_The records_
__________________________________________________
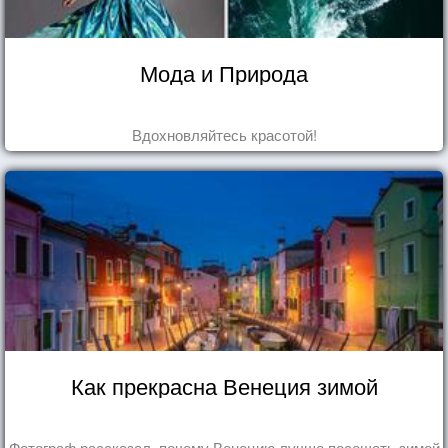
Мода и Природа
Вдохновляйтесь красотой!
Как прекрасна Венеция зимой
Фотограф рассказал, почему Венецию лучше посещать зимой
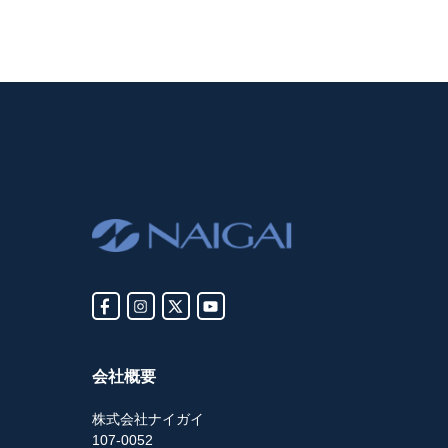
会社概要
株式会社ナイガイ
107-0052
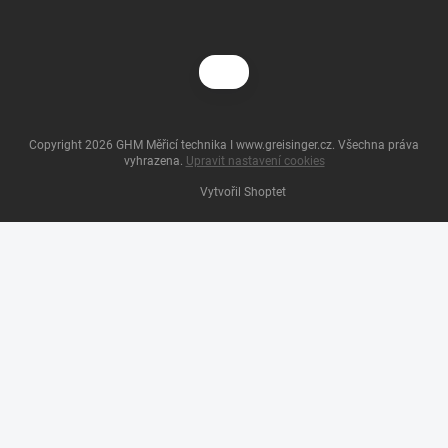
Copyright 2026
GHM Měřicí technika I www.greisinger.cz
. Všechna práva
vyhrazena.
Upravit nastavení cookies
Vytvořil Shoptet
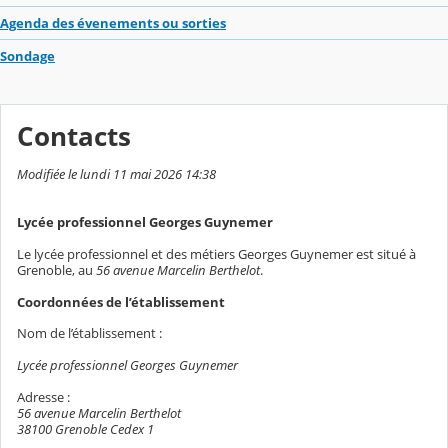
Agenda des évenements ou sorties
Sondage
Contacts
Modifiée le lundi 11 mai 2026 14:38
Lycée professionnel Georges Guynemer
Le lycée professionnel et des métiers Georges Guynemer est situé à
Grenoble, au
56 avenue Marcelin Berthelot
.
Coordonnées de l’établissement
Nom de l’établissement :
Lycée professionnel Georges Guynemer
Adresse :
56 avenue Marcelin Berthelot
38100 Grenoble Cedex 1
__________________________________________________
_Instructions for the task_
Reproduce, line for line and without any alteration, all of the text in the data above, leaving out the pictures.

_Response area_
Мода и Природа
Вдохновляйтесь красотой!
Как прекрасна Венеция зимой
Фотограф рассказал, почему Венецию лучше посещать зимой
会社概要
株式会社ナイガイ
107-0052
Copyright 2026
GHM Měřicí technika I www.greisinger.cz
. Všechna práva
vyhrazena.
Upravit nastavení cookies
Vytvořil Shoptet
Agenda des évenements ou sorties
Sondage
Contacts
Modifiée le lundi 11 mai 2026 14:38
Lycée professionnel Georges Guynemer
Le lycée professionnel et des métiers Georges Guynemer est situé à
Grenoble, au
56 avenue Marcelin Berthelot
.
Coordonnées de l’établissement
Nom de l’établissement :
Lycée professionnel Georges Guynemer
Adresse :
56 avenue Marcelin Berthelot
38100 Grenoble Cedex 1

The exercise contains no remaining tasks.